For this exercise, reproduce the entries below exactly, but only from the line containing "spectator in stands (bbox: 856:540:882:573)" through the line containing "spectator in stands (bbox: 704:533:733:573)", both included.
[SOURCE RECORDS — start]
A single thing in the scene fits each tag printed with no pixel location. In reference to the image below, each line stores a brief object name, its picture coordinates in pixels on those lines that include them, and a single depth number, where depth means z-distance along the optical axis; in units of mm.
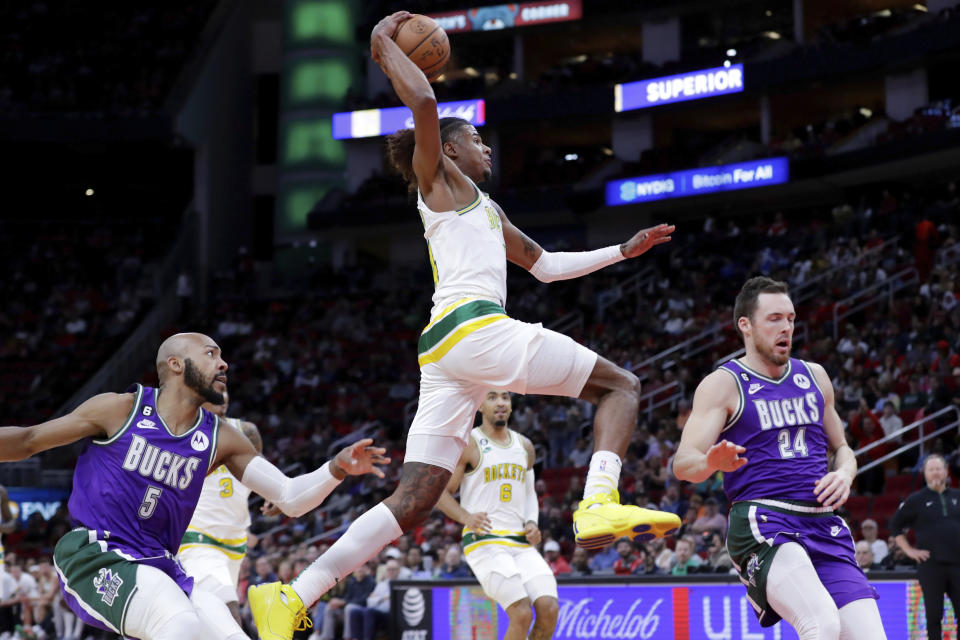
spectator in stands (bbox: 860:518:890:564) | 14094
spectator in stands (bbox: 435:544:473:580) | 16062
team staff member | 11320
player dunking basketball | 5969
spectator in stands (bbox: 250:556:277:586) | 18000
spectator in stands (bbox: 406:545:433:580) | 16484
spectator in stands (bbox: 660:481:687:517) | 16984
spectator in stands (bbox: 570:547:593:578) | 15836
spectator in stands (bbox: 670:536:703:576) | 14234
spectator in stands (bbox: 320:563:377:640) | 16312
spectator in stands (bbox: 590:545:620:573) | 16375
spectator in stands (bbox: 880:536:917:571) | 12977
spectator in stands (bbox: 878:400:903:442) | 17656
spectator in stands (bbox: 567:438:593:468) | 21250
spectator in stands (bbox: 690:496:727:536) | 15766
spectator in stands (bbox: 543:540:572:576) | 16156
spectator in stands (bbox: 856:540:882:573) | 13275
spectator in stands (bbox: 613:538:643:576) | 15133
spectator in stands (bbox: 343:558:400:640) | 15641
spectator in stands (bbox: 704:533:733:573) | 13727
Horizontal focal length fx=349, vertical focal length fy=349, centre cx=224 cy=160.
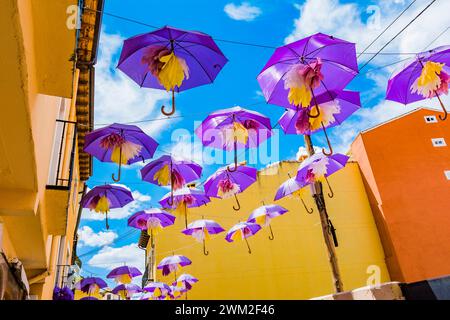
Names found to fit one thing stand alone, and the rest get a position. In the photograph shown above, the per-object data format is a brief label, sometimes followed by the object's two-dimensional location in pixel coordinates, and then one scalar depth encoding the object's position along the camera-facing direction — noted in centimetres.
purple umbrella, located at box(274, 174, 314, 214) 738
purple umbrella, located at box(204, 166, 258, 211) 786
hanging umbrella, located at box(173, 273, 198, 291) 1420
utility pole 681
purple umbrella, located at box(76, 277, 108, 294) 1528
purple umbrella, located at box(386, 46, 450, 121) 546
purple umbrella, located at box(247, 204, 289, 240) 969
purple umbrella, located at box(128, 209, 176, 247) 854
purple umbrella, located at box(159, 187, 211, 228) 778
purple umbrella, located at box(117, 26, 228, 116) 425
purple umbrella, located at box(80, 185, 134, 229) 728
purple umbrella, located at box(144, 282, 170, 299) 1399
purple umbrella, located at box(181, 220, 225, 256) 1023
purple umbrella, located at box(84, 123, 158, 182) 610
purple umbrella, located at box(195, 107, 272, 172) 584
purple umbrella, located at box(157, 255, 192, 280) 1310
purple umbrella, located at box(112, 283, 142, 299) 1662
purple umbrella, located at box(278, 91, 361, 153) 539
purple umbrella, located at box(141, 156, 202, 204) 701
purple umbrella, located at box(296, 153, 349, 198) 675
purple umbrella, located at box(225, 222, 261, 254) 1051
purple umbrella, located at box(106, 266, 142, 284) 1414
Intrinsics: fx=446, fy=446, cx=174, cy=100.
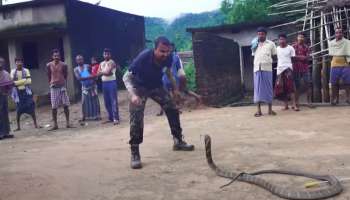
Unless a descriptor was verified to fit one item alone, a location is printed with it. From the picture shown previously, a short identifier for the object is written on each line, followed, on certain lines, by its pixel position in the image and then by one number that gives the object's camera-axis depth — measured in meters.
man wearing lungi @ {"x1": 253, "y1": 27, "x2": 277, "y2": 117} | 8.88
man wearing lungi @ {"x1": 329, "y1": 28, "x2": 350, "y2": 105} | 9.41
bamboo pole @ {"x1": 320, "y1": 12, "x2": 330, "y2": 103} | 10.52
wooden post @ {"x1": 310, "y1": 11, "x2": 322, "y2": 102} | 10.75
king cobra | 3.52
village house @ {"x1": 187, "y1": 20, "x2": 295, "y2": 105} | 12.23
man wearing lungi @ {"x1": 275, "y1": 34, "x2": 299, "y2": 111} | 9.26
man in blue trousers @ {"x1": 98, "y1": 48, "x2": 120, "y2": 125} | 10.30
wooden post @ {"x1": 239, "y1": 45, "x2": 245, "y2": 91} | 15.15
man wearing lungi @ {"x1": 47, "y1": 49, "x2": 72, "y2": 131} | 9.95
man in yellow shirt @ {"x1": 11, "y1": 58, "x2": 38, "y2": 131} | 10.04
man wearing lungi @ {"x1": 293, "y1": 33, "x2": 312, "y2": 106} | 9.66
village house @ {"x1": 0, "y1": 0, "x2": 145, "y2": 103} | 16.33
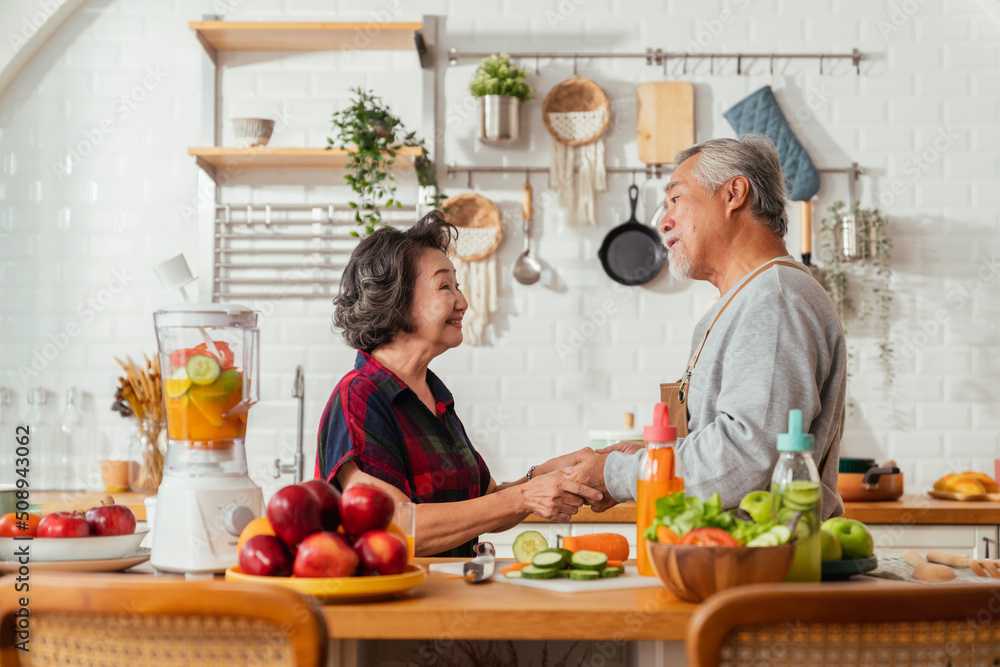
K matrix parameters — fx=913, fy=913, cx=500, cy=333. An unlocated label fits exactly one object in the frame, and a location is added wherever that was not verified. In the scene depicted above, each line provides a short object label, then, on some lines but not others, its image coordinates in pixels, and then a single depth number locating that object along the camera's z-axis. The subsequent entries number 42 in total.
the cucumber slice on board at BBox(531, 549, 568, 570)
[SOURCE RECORDS — finish]
▸ **THE ANSWER**
spectator in stands (bbox: 856:540:882:573) | 13275
spectator in stands (bbox: 613:538:643:576) | 15133
spectator in stands (bbox: 343:558:400:640) | 15641
spectator in stands (bbox: 704:533:733:573) | 13727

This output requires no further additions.